Work instructions |
When you copy from the entries that follow, take only the lines from the one with "Figure 1. Bi-directional" down to the one with "FIGURE 10 |", keeping both ends and dropping every picture.

The data |
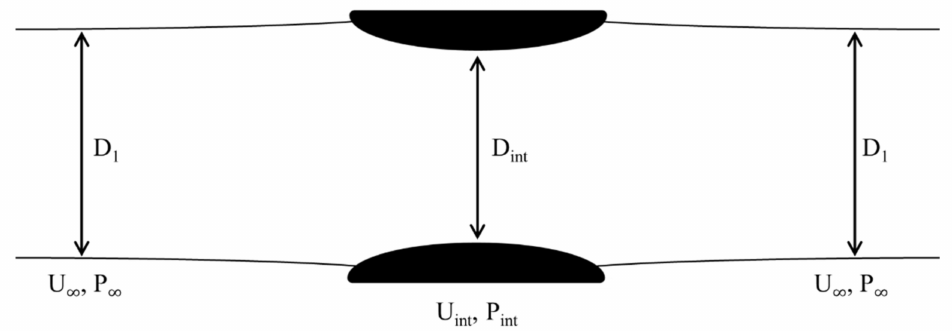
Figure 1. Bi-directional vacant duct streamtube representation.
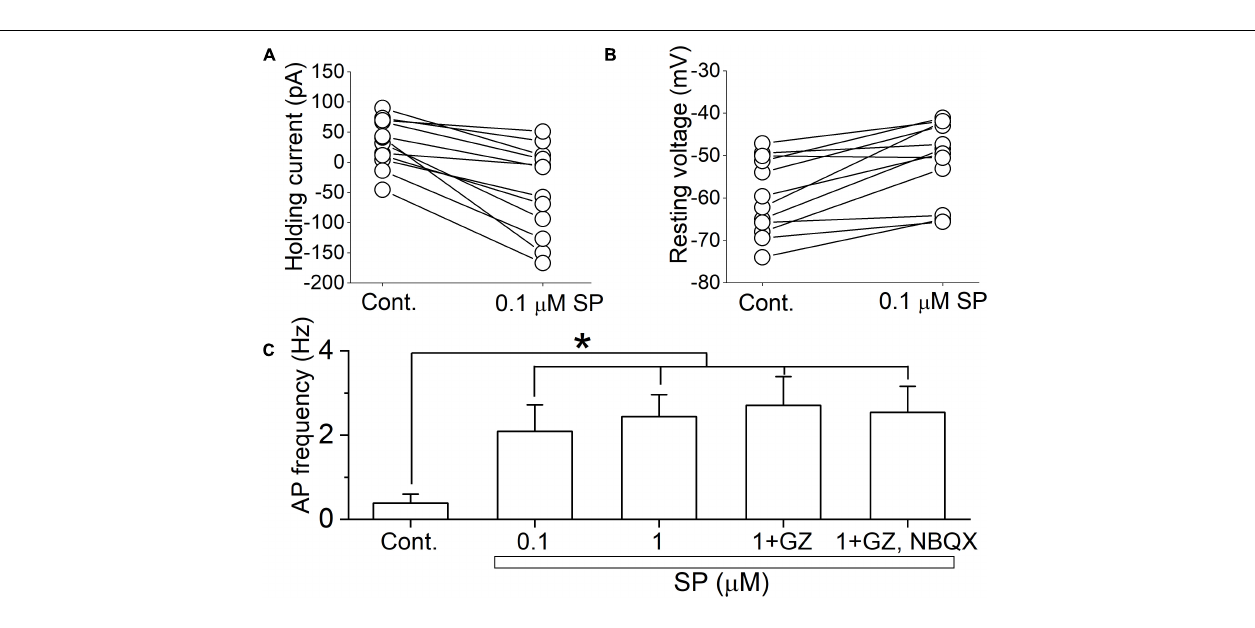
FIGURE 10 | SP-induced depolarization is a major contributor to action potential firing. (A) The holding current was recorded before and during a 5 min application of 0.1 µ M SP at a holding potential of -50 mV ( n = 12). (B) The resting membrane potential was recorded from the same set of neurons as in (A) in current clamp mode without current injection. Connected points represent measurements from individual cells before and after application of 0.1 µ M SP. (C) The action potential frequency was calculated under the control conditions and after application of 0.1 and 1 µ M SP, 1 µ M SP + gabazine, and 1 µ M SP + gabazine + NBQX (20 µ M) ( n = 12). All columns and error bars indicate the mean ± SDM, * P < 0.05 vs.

* * *

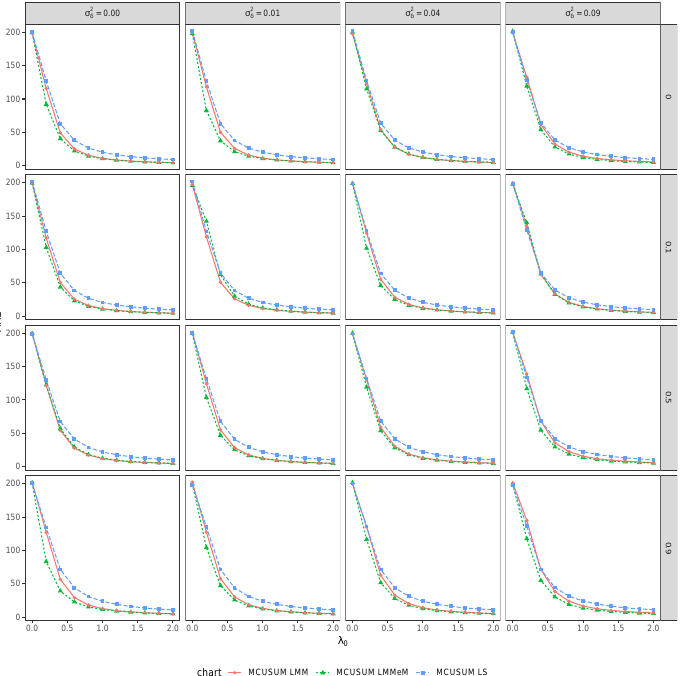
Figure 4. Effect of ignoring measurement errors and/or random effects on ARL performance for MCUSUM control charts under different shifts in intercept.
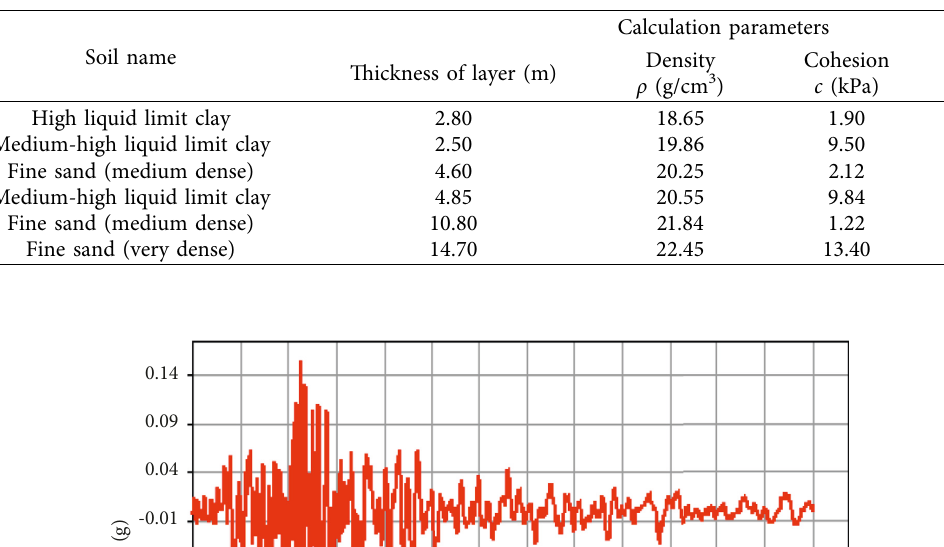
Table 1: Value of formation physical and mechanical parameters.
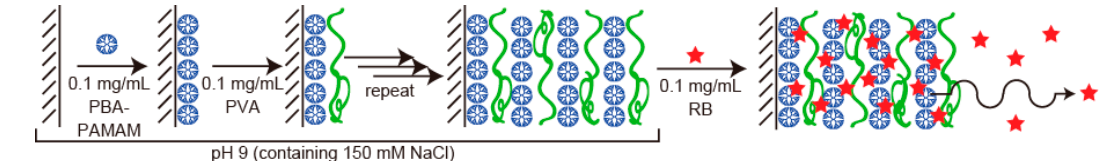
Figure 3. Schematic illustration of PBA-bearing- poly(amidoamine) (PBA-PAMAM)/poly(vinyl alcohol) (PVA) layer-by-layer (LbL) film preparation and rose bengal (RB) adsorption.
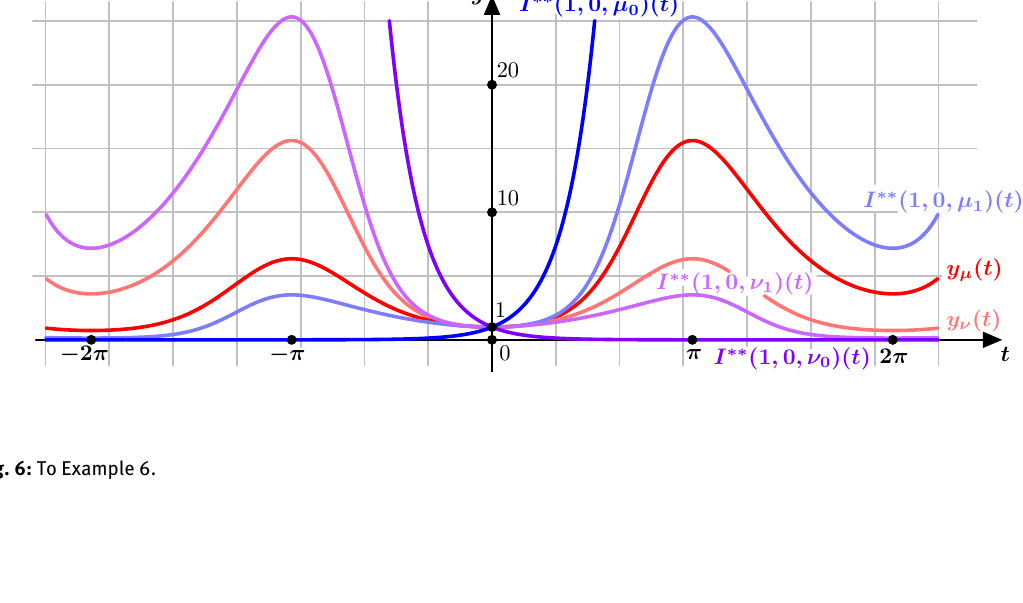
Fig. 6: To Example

Answer for this exercise |
Figure 1. Bi-directional vacant duct streamtube representation.
FIGURE 10 | SP-induced depolarization is a major contributor to action potential firing. (A) The holding current was recorded before and during a 5 min application of 0.1 µ M SP at a holding potential of -50 mV ( n = 12). (B) The resting membrane potential was recorded from the same set of neurons as in (A) in current clamp mode without current injection. Connected points represent measurements from individual cells before and after application of 0.1 µ M SP. (C) The action potential frequency was calculated under the control conditions and after application of 0.1 and 1 µ M SP, 1 µ M SP + gabazine, and 1 µ M SP + gabazine + NBQX (20 µ M) ( n = 12). All columns and error bars indicate the mean ± SDM, * P < 0.05 vs.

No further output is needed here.